**SOURCE DATA**.
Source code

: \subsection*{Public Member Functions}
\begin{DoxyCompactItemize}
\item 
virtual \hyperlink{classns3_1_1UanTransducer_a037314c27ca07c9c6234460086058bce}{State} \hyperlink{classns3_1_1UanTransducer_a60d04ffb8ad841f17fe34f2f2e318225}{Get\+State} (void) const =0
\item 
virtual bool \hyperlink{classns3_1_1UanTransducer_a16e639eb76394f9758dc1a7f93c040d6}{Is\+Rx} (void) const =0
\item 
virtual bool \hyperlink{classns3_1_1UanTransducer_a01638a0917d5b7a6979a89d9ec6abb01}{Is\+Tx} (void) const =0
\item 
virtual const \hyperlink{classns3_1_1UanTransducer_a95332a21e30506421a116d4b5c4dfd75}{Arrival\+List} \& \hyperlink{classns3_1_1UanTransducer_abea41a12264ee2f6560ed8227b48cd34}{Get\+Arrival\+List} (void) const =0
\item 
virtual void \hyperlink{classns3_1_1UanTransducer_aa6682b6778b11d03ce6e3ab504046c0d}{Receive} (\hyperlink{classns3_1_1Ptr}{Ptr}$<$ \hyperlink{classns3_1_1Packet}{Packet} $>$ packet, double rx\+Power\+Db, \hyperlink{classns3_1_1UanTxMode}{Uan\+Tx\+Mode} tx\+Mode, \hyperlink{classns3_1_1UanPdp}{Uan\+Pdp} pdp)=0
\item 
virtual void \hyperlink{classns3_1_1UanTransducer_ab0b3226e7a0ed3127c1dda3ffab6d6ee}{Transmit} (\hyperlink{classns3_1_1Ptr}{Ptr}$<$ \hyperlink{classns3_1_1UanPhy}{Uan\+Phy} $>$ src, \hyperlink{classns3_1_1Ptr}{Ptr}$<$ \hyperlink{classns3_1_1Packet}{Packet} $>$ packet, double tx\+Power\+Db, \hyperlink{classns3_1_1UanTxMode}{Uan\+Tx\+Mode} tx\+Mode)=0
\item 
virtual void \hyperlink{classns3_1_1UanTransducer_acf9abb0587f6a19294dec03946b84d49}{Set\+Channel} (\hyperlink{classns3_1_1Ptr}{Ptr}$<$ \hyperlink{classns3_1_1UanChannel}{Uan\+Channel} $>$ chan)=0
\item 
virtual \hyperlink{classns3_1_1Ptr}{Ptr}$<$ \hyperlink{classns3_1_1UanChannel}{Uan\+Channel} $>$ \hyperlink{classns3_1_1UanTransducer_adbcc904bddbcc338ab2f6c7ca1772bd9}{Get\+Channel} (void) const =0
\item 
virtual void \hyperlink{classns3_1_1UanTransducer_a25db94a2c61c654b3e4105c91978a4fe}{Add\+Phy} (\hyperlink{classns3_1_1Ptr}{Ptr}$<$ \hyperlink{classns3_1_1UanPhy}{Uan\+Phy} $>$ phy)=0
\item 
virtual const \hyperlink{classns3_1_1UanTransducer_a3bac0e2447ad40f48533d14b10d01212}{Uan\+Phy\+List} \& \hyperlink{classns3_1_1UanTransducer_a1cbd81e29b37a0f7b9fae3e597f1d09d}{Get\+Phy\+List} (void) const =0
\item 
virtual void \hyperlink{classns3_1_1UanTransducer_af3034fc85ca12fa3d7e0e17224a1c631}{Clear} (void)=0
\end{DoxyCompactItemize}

**WORK REQUIRED**. State the number of lines in the records that include the string "List", without any other words.

**RESULT OF THE TASK**. 2